Ahmed Abdelaatti
University Hospital Galway, Ireland
Title: Combined real time ultrasound scan and fiberoptic bronchoscopy for percutaneous dilatational tracheostomy: A safe technique
Biography
Biography: Ahmed Abdelaatti
Abstract
Introduction: This case report describes the successful use of combined ultrasound scan (USS) and fiberoptic bronchoscopy in two cases for insertion of a percutaneous dilatational tracheostomy (PDT).
Case Description: Two patients were scheduled for percutaneous dilatational tracheostomy. The first patient was a 56 year old female and the second patient was 63 year old male.
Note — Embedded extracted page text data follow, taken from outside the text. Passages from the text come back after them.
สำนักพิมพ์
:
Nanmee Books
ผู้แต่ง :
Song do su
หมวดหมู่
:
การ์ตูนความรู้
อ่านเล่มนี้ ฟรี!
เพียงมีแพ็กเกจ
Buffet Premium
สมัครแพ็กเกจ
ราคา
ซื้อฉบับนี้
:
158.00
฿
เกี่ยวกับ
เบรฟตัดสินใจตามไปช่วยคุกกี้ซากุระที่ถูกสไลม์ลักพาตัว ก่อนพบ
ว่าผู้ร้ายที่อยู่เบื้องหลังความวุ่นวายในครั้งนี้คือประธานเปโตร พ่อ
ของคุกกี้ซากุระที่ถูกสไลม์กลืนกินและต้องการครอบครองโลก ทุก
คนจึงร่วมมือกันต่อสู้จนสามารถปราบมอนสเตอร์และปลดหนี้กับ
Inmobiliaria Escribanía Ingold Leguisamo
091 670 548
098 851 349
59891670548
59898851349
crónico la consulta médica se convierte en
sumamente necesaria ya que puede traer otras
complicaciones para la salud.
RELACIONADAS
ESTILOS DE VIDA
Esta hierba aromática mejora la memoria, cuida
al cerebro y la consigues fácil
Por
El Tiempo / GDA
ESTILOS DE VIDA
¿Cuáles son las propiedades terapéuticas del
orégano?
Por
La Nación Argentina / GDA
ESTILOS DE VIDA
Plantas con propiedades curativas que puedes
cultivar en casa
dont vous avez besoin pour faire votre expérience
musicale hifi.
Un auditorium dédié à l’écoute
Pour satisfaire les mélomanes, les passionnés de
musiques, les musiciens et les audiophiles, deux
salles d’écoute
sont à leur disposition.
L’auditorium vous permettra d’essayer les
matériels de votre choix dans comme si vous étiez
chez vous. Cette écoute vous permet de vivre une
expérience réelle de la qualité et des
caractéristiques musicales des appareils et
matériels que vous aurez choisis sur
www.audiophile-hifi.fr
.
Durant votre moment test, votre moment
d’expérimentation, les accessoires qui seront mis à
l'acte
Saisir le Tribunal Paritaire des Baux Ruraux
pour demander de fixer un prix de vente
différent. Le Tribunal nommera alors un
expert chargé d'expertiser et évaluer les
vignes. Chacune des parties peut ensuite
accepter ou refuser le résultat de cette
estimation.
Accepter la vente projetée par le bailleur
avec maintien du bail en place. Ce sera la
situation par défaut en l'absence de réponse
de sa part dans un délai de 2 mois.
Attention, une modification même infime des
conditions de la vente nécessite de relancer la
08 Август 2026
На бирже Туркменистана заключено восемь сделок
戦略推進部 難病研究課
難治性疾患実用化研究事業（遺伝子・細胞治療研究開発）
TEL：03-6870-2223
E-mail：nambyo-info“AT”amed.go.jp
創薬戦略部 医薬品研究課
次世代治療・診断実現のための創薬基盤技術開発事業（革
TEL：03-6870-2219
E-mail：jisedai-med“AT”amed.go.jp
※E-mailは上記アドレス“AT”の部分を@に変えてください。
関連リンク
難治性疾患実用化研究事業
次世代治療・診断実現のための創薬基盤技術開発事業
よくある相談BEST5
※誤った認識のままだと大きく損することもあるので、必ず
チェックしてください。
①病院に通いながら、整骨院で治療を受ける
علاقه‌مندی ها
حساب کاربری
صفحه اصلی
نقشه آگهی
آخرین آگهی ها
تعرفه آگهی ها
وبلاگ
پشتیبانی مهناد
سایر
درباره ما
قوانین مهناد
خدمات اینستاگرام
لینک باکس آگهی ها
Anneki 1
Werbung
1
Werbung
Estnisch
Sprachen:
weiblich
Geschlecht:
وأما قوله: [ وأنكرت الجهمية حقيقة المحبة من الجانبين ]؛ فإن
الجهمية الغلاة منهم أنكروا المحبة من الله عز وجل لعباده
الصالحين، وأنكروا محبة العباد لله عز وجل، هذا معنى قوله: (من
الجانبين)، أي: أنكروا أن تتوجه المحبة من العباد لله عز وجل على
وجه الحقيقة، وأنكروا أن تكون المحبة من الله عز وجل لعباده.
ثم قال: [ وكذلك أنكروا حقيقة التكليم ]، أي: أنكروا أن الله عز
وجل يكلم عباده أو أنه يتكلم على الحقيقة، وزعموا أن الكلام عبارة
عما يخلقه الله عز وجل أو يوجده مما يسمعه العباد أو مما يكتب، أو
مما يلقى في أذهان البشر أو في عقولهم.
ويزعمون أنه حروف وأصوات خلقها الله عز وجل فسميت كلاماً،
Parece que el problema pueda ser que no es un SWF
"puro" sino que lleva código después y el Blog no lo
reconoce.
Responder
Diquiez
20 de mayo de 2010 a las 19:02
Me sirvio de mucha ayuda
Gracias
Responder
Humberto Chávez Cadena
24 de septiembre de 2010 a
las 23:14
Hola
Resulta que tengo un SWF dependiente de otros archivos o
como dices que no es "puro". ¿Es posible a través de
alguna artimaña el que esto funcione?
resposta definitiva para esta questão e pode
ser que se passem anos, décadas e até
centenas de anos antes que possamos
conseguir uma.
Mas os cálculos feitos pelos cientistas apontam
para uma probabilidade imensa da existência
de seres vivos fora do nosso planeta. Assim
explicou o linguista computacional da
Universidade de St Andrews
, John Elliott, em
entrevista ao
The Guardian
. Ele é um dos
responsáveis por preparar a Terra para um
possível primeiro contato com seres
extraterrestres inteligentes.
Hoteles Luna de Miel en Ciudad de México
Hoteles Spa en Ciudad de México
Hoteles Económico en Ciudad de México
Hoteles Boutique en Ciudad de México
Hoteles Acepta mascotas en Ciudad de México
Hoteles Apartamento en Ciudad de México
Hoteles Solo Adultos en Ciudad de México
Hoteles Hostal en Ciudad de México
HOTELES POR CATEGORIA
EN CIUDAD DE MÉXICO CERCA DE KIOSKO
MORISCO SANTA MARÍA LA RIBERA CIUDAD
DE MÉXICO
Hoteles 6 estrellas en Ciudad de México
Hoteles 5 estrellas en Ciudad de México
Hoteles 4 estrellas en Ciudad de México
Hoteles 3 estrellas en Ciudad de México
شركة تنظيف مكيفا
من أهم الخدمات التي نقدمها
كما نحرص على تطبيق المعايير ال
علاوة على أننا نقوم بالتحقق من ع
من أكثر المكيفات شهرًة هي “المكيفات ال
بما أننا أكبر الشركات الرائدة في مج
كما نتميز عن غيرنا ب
Methods: The patient’s neck was exposed and scanned in the neutral position to determine the need for an extended or regular tracheostomy tube. The neck was then extended, sterilized and draped. Higher frequency linear probe (7.5 MHZ) in a sterile sheath and fiberoptic bronchoscopy were used with two intensivists and a nurse in attendance. The midline structures and cricoid cartilage were identified in out of plane position. The probe was then rotated 90 degrees to obtain a longitudinal view of the cricothyroid cartilage, cricoid cartilage and tracheal rings. The needle was inserted between the 2nd and 3rd tracheal rings using in plane mode, with the goal of placing the puncture site between 11 and 1 o’clock on the bronchoscopy view as close as possible to the midline. The bronchoscope was used to visualize the needle insertion point and to avoid injury to the posterior wall of the trachea.
Discussion: USS of the upper airway can provide important anatomical information that would not be evident upon clinical examination alone. This includes information about the anatomy of the pre- and paratracheal regions and identification of vulnerable structures, such as blood vessels and the thyroid gland, thereby avoiding immediate vascular complications. It also enables the clear visualization of the tracheal rings, thereby facilitating positioning of the tracheal puncture and correct midline placement. Real-time US guidance makes it possible to follow the needle path during tracheal puncture and to determine the final position of the tracheostomy tube. However, intraluminal air prevents the visualization of structures such as the posterior pharynx and the posterior wall of the trachea with USS. Therefore, injury to the posterior wall of the trachea cannot be completely avoided. However, we believe that the combined use of fiberoptic bronchoscopy makes it safer by minimizing injury to the posterior tracheal wall, avoiding false passages and tracheal cartilage rupture.